DATA:
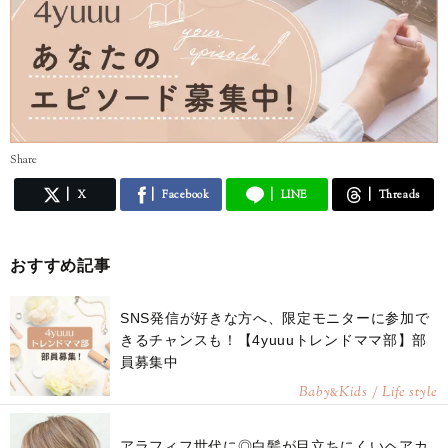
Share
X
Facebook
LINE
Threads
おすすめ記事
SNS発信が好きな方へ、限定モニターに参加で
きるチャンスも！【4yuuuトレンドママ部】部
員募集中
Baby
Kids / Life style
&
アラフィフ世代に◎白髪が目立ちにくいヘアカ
...
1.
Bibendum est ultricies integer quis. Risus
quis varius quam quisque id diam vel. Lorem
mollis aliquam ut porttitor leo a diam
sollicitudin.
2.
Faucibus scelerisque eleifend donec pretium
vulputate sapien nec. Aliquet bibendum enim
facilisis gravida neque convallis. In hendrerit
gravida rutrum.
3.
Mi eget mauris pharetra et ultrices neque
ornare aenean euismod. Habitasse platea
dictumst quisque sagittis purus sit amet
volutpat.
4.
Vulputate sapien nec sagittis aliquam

WORK TO BE COMPLETED:
Please find each line in the records above that holds the word "aliquam", and copy it.

ANSWER SPACE:
mollis aliquam ut porttitor leo a diam
Vulputate sapien nec sagittis aliquam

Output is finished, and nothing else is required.